July 2, 2006
REJECTING THE RATIONALIST REACTIONS:
Melding Faith and Tolerance (Jim Hoagland, July 2, 2006, Washington Post)
A half-century dominated by the secular ideologies of capitalism, communism and physics has given way to a time of religious backlash provoked by the uncertainties and menaces of vertiginous modernization. [...]The spiraling growth of evangelical Christianity in the United States -- as well as in Latin America, China and Africa -- reflects the central reality that also helps drive the radicalization of Islam across the Middle East, Central Asia and the northern Caucasus. When people feel threatened by rapid and mystifying change, they turn to the most literal forms of religion for explanations and justifications.
It was not supposed to work this way, says Karsten Voigt, a political intellectual whose main job is studying the United States for the German government. It was assumed that "there was an indissoluble link between modernization and secularization. But that turns out to have been wrong," Voigt told a gathering of Europeans and Americans sponsored by the Council for the United States and Italy here last week.
Voigt argued that religion is becoming an important factor in a widening gap between Europe and the United States.
Mr. Hoagland wanders around an insight there. Capitalism is, of course, dependent on Judeo-Christian morality, while it is properly biology (Darwinism) that belongs with the modernist ideologies. And the backlash has come because those ideologies were wrong, murderous, and anti-human. As Europe has shown, to tolerate them is to destroy your own society. Posted by Orrin Judd at July 2, 2006 9:53 AM
... capitalism, communism and physics ... now that's a trio you don't see going around together very often. Has physics really become an "ism"?
Posted by: erp at July 2, 2006 10:50 AMAll of its attempts to avoid the implications of Heisenberg and Schroedinger are ismic.
Posted by: oj at July 2, 2006 10:53 AMBlocking the federal government from enacting laws that favor a religion was not put into the constitution to protect religion from the state but to level the playing field toward uniting the colonies, some of which had laws favoring a particular religion. If you'll recall your American history, you'll remember that the constitution was developed after the Articles of Confederation failed to produce a viable union. The constitution was significantly a unifying effort. After all, the preamble starts this way: “We the people of the United States, in order to form a more perfect union, . . .” The first amendment prohibits Congress from “establishing” a religion as well as from “prohibiting free exercise thereof.” It's neither nor. Mr. Voigt doesn't understand America.
I'd wager that one of the main reasons that traditional religions do poorly in Europe is precisely because there has been denominational monopoly in many of the European states since Constantine nationalized Christianity 1700 years ago. Either religion was running the state or the state was running religion until modern times. Secularism is just another religion.
No, I'd say that the main perceptual confusion between Americans and Europeans is that Americans live in a republic with free religion and mostly free markets, while Europeans are accustomed to living under the rule of an aristocracy that uses religion—be it Catholicism, Anglicanism, Lutheranism, Fascism, Communism or Secularism—to persuade the people of its divine right to rule. Oh, and Darwinism too, when you consider the elitism (dare I say racism) preached in his book “Descent of Man.” After all, Natural Selection proves that the aristocracy is chosen by the very laws of nature to rule over the rest of us with our inferior breeding.
Posted by: bill at July 2, 2006 4:45 PMNo. "Secularism" is not the absence of religion, but another religion.
In practice, it has been shown to be thinly veiled paganism. It is nothing other than worship of the god of this world. It has all been said before: deification of subconscious urges, libertinism, setting up gods with the heads of animals, "environmentalism" and a holocaust of children to moloch, abortion."

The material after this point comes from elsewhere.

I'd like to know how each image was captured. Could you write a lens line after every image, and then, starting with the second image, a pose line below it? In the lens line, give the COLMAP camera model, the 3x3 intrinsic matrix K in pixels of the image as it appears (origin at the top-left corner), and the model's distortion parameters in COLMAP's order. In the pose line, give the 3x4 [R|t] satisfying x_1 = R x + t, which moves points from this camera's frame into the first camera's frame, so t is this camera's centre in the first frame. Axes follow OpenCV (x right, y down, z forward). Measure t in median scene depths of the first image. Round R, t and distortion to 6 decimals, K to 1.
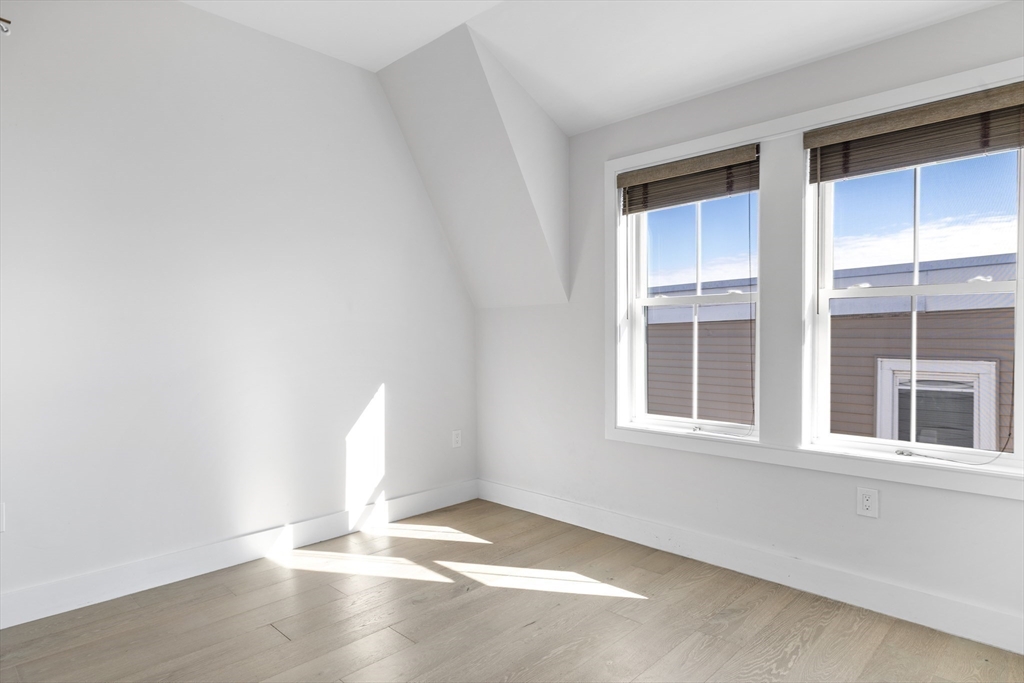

We all know what the spiritual freeloaders are going to say: "Nonsense!" they answer,"My friends and I are all secularists, and we are not perverts, pagans and murderers." It is easy to reply to this weak onjection.
Many individuals have the Judeo-Christian God-concept in their hearts, put there by the very institutions which surround them, by the law, by the economy, by the language. They like to boast that they have figured out these things on their own and that God is unnecesary.
As has been pointed out above, the history of the totalitarian fruits of secularism throughout the last hundred years gives us proof in our wounds.